No muy lejos de Caulina, cerca de Cañada Ancha, vivía mi familia donde teníamos una casa de campo y un buen trozo de tierra donde la hierba crecía salvaje y generosa al llegar las primeras lluvias. Mis padres no cultivaban la tierra y el único fruto que obteníamos de ella eran caracoles que abundaban en el mes de mayo y flores silvestres que adornaban los santos de mi abuela.
No tardó mucho tiempo Domingo, que así se llamaba el protagonista de esta historia, en darse cuenta del manjar que podrían degustar sus vacas y pidió permiso a mis padres para segar la hierba de la finca.
Siempre dispuestos a hacer un favor a quien hiciera falta, mis padres accedieron a su petición y cada semana, el bueno de Domingo llegaba con su carro tirado por un solitario pero robusto mulo. No faltaba nunca a la cita y poco a poco fue dejando calvo con su hoz el verde cabello de nuestro campito. Agradecido el hombre, nos dejaba un par de botellas de leche recién ordeñada. No hay precio que pague tan exquisito manjar que dejaba los vasos turbios de nata, un profundo e intenso sabor en el paladar y el inconfundible olor de la leche natural que aún inundan mis recuerdos.
No quedaban ahí los beneficios de tan gratuita cesión de hierba, pues el buen hombre, mientras la segaba, dejaba a su mulo disfrutar del campo y despacharse a gusto y, antes de engancharlo de nuevo, nos daba a mis hermanas y a mí una vueltecita en el noble animal.
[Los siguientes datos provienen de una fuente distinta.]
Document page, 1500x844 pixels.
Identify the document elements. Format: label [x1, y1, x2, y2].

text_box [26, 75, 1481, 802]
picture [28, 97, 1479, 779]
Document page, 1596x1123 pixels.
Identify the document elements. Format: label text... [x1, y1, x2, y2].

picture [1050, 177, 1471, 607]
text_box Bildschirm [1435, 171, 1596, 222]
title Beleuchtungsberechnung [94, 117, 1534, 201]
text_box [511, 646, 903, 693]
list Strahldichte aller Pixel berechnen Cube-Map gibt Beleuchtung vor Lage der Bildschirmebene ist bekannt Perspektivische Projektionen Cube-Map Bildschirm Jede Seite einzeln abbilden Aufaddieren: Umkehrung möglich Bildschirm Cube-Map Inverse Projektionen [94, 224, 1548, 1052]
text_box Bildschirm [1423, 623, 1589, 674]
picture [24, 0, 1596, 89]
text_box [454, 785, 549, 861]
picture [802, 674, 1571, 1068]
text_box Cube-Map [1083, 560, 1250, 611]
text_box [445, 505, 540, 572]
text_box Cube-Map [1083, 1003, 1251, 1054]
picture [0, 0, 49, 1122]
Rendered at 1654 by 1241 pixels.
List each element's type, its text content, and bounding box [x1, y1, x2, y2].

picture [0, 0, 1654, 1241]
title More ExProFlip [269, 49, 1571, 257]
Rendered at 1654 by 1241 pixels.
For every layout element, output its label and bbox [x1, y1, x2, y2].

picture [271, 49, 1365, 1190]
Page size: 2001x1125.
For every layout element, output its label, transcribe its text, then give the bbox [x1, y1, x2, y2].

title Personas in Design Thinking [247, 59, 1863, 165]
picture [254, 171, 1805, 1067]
En nuestra tranquila y sosegada vida, libres de Play Station y otros artefactos inútiles, la vueltecita en el mulo era todo un acontecimiento, que nos aseguraba un rato de diversión.
A la caída de la tarde, Domingo se marchaba con su carro rebosante de fresca hierba que iba esparciendo por el camino y por la carretera de vuelta.
Nos quedábamos mirando el lento caminar del animal hasta que desaparecía en el lejano horizonte de Cañada Ancha camino de Caulina, como va perdiéndose lentamente el recuerdo de nuestra más tierna infancia.
Ya mi madre estaría hirviendo la leche de esas vacas que se comían nuestra hierba pero que nos daban tantas satisfacciones y alegrías.
Ya no quedan vaquerías en Caulina, ni trabajos como el de Domingo en busca de hierba fresca con un carro tirado por mulos. Se van perdiendo esos oficios, llenos de esfuerzo y sudor, que forjaron el bienestar que hoy tenemos, las comodidades que disfrutamos y las diversiones que la sociedad nos ofrece.
Pero no deben perderse esos valores que nos hicieron más fuertes, más humanos, más conscientes de lo que somos y de lo que debemos ser como personas.